Improving the partnership between Data Science and IT
By Karina Babcock, Director, Corporate Marketing, Domino on February 07, 2020 in Perspective
Editor’s note: This is part of a series of articles sharing best practices from companies on the road to become model-driven. Some articles will include information about their use of Domino.
The relationship between Data Science and IT can be complicated. While the end goal may be the same—to help the business win through model-driven innovation—there’s often tension on how to get there.
On one hand, data scientists drive innovation by building models that automate or inform business processes. To do their jobs well, they need an open environment that embraces cutting-edge tools, scalable compute, and exploration.
On the other hand, IT provides and manages the technology landscape that makes it all possible. They are responsible for ensuring platforms are safe, governed, scalable, compliant, and cost-effective. And they serve many internal customers, not just Data Science.
Friction can quickly arise as a result of these separate workflows and priorities. Given their differences, how can data science and IT more seamlessly work together in building a model-driven organization?
In recent months, data science leaders have shared their experiences in tackling this challenge at Domino Data Science Pop-ups and other events. In this blog, we share some of their strategies which include making data science real and relevant, recognizing and addressing the concerns and constraints IT faces, and actively preparing for model “handoff” together.
Make data science real and relevant
An ongoing challenge for data science teams is often getting IT to allocate resources to implement and monitor new models. To combat this, Matt Cornett, formerly senior director of Data Operations and Tools at the Gap, includes the business context of a project with any resource request, sharing how models will integrate into existing workflows and deliver value to customers. “Instead of leaving it abstract,” said Cornett, “I like to connect it to a business result and a customer experience.”
At Vevo, the video hosting service, Director of Data Science Eyal Golshani makes a point to identify use cases that solve an IT problem in particular. It’s a great way, he says, to demonstrate the value of data science and necessary processes. “Once IT sees what the process looks like and how it can help them achieve their goals, they become more bought in, more willing to help out and evangelize the process,” Golshani explained.
Recognize IT concerns and constraints
What keeps your IT teams up at night? According to Cornett, understanding “where IT may be coming from” helps his team get ahead of potential issues and build a more integrated effort between data science and IT. For example, it’s easy for IT teams to want to lock down data to protect customer information and privacy. Addressing data privacy and security concerns at the outset of any project can help clear the path a bit, especially when data scientists seek access to new data types.
Cornett also advises looking for ways to relieve IT of costly, time-consuming activities. For example, Cornett’s team often creates a prototype of a new platform, such as a data mart, before asking IT to build it. “It’s an opportunity to help IT reduce costs and keep moving projects forward,” said Cornett. “Rather than asking IT to spend six months gathering requirements, our team can use that time to iterate and then turn over a clean set of requirements for IT to build.”
Additionally, using Domino, Cornett has seen data science teams move models into production within minutes rather than waiting months and spending tens of thousands of dollars recreating models to run on production systems.
Similarly, Trupanion’s Director of Data Science, David Jaw, shared in a recent interview with Domino how his team uses the Domino data science platform to free IT from activities like provisioning resources or creating APIs, which has improved collaboration. “Without this capability, we would have constantly been going back and forth with IT,” Jaw said. “Instead, we can seamlessly push forward together on our shared mission.”

WHAT IS BEING ASKED: From the article on data science and IT, print the part that begins with the words containing "On the other" and ends with "just Data Science.". The entries that follow are separate material and are not part of the article on data science and IT.

Saved data entries:
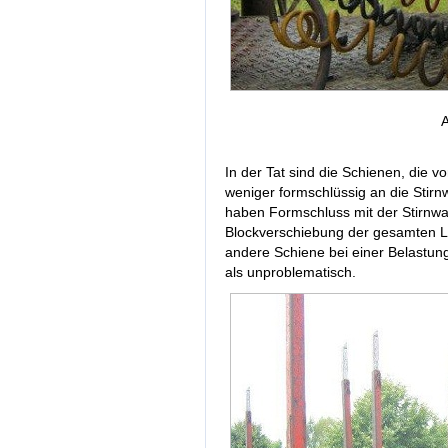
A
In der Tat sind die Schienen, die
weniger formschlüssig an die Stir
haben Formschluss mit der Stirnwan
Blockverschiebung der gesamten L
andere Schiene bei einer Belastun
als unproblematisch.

...

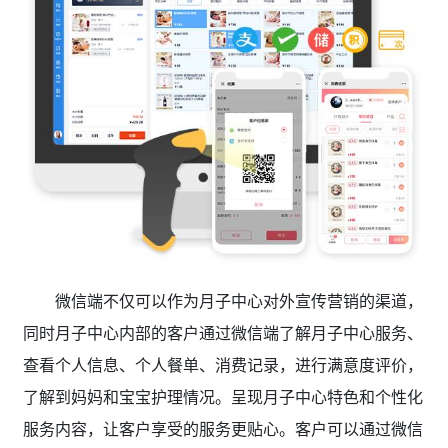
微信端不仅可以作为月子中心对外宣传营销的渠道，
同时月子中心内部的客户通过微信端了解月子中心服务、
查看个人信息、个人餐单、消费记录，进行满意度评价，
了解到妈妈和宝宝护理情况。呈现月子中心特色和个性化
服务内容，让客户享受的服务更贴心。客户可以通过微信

ANSWER SPACE:
On the other hand, IT provides and manages the technology landscape that makes it all possible. They are responsible for ensuring platforms are safe, governed, scalable, compliant, and cost-effective. And they serve many internal customers, not just Data Science.